----- GIVEN RECORDS -----

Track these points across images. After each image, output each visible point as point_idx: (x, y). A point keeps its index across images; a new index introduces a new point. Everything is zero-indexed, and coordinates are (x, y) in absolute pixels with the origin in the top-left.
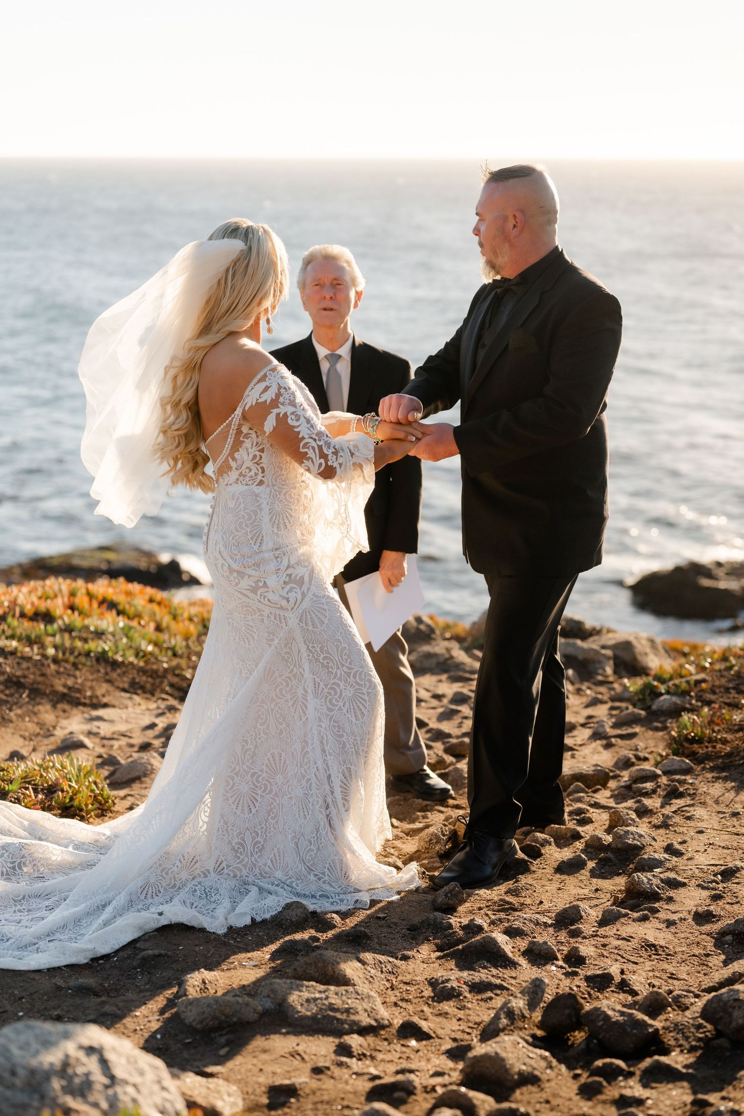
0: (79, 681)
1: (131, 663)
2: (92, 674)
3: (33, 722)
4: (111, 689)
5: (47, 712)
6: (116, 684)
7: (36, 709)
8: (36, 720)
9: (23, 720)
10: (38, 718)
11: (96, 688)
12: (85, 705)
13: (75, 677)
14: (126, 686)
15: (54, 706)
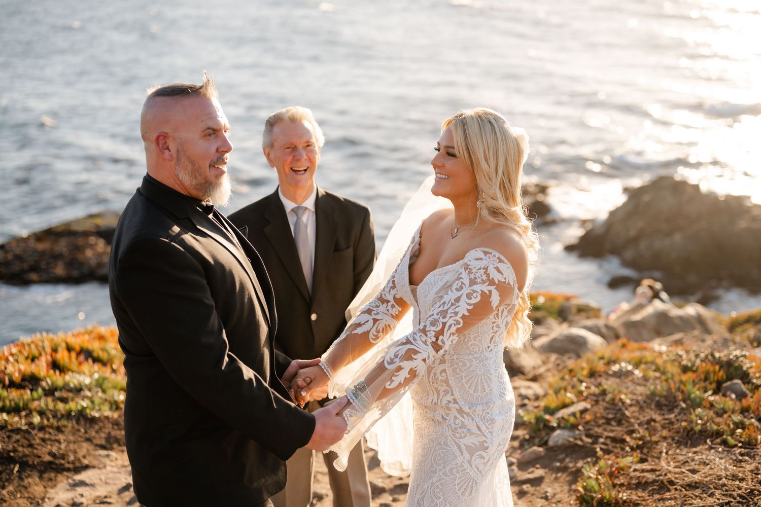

-----

### WORK INSTRUCTION
Leave every picture out and return exactly the lines from the one holding "2: (92, 674)" through the end of the records above, both ends included, and nothing more.

### WRITTEN SOLUTION
2: (92, 674)
3: (33, 722)
4: (111, 689)
5: (47, 712)
6: (116, 684)
7: (36, 709)
8: (36, 720)
9: (23, 720)
10: (38, 718)
11: (96, 688)
12: (85, 705)
13: (75, 677)
14: (126, 686)
15: (54, 706)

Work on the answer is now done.